EXERCISE. Look through the material below and return every line that contains "Right".

DATA FOR ANALYSIS.
+ + + + + + +
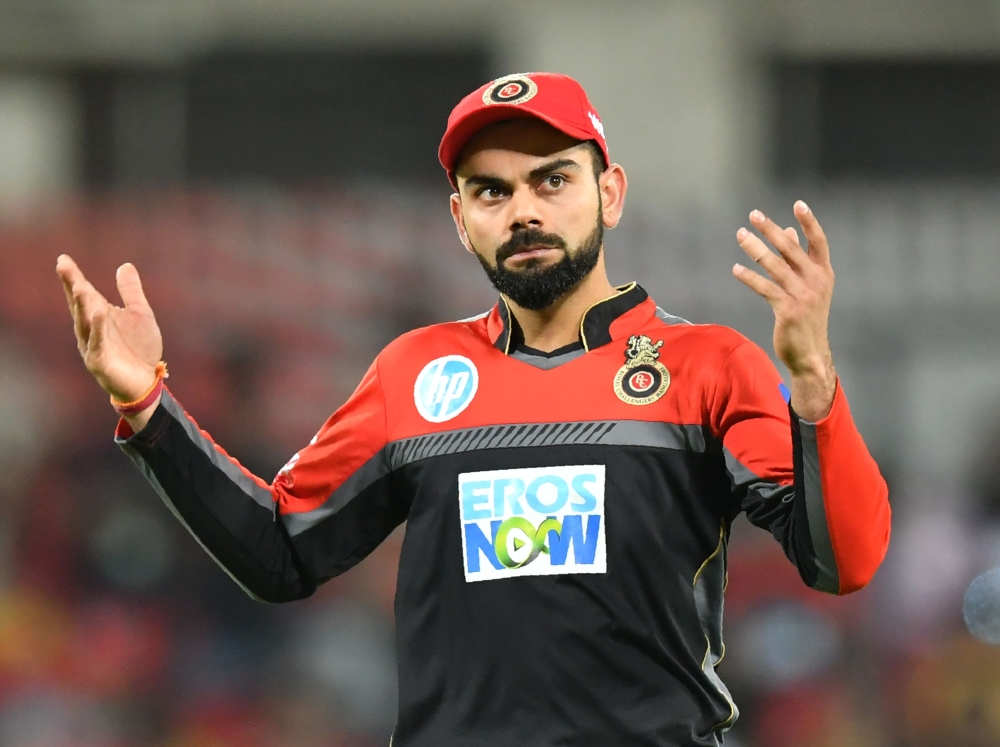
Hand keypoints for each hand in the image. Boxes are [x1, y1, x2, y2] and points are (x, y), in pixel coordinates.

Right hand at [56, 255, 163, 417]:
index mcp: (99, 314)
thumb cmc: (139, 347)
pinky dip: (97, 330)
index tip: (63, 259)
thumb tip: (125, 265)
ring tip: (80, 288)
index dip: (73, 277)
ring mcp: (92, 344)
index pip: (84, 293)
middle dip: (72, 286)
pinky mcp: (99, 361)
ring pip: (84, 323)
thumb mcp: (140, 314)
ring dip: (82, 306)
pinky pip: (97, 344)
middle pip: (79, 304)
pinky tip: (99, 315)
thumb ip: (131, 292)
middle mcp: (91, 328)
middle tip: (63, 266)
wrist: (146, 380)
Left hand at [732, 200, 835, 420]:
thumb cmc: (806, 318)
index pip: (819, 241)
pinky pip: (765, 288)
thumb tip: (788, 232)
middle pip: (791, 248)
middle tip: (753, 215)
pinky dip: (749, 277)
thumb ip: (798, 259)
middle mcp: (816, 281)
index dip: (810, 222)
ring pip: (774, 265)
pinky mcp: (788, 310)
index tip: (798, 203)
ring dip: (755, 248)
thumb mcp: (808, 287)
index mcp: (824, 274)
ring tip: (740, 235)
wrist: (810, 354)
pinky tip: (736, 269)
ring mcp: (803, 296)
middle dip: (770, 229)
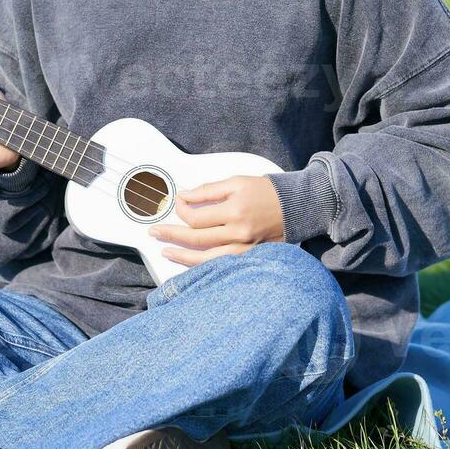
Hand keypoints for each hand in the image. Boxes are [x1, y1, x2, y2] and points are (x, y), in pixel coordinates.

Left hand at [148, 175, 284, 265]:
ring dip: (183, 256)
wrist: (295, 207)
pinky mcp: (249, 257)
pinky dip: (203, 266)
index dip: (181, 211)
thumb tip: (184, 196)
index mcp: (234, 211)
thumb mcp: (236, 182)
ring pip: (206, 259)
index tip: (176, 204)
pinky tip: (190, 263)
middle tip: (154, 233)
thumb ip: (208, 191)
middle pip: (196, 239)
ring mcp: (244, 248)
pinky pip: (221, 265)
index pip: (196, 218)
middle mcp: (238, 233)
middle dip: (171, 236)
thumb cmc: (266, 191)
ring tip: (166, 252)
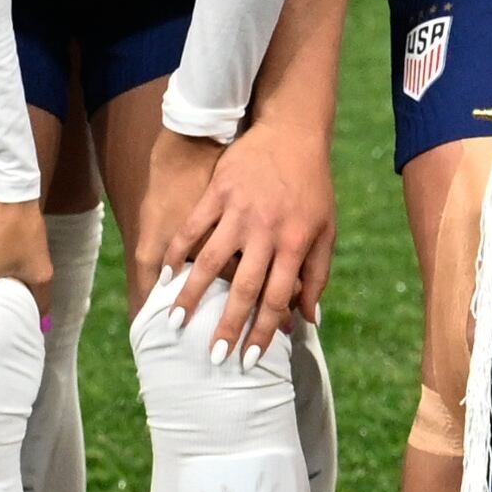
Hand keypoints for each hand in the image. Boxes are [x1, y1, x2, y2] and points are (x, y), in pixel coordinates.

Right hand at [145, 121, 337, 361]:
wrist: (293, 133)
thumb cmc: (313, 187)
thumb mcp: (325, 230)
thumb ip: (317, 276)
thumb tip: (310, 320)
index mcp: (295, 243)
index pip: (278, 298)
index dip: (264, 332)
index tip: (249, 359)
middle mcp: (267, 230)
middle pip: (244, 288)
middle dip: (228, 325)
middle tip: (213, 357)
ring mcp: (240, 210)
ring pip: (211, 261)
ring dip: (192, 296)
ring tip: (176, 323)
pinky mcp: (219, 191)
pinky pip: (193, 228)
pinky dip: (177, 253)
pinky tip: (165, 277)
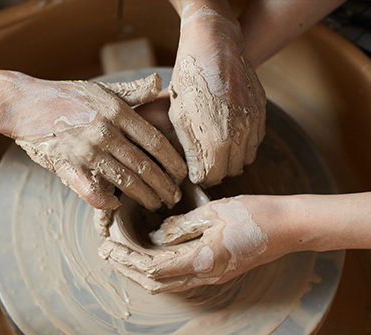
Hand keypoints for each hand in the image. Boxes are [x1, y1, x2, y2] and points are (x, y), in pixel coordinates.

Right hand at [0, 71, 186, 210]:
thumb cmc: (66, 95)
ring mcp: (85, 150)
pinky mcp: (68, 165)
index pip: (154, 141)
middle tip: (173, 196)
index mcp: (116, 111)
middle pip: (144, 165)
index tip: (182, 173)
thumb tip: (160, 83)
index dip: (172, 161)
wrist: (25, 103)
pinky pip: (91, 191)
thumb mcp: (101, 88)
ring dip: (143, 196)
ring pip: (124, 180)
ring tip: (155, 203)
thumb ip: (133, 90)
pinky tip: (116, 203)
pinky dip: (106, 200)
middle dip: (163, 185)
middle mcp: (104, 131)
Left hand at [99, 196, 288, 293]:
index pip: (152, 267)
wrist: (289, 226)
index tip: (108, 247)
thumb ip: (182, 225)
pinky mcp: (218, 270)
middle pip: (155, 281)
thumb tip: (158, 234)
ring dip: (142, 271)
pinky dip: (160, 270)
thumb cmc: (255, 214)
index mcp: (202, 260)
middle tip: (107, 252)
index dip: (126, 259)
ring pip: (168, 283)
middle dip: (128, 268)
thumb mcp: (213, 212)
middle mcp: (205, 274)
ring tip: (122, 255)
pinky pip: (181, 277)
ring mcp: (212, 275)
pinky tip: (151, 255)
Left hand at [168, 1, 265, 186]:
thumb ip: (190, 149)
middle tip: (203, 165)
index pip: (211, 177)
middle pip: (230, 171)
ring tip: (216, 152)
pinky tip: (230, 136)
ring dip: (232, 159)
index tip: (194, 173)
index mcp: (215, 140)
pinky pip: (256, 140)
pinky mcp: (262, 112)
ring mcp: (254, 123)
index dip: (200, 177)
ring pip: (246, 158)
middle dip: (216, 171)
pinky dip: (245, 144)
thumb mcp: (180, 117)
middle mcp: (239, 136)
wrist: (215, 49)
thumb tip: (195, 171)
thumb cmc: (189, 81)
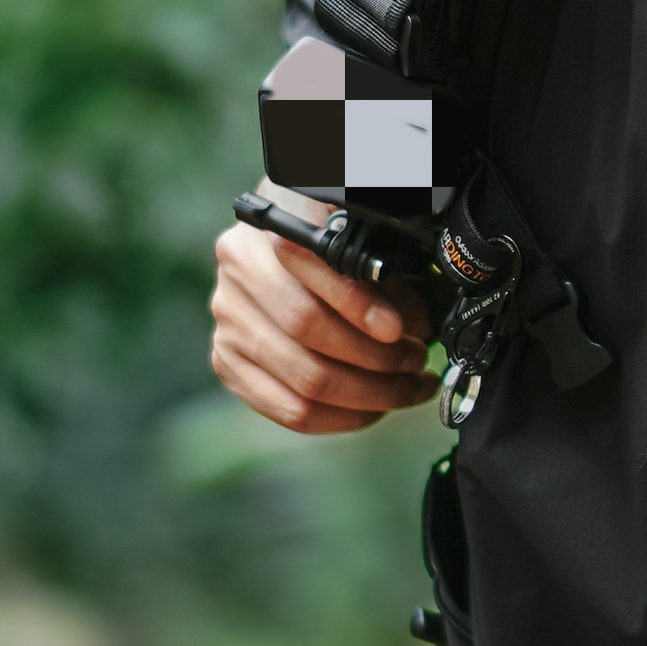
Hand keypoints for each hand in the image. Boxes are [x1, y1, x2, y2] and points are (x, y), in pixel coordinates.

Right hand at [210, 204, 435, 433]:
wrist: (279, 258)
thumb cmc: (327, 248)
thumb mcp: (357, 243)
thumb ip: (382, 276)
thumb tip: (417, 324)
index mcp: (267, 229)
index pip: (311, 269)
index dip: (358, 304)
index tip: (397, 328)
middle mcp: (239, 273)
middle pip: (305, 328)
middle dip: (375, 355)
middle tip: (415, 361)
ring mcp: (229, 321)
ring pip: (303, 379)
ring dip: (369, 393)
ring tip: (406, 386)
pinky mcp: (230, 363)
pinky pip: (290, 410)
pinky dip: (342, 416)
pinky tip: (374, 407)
+ + + + + + +
RESPONSE TO THIS TASK.
Right hand at [56, 255, 163, 417]:
Right hand at [145, 121, 337, 361]:
Right hand at [0, 71, 186, 210]:
Right hand at [210, 204, 435, 433]:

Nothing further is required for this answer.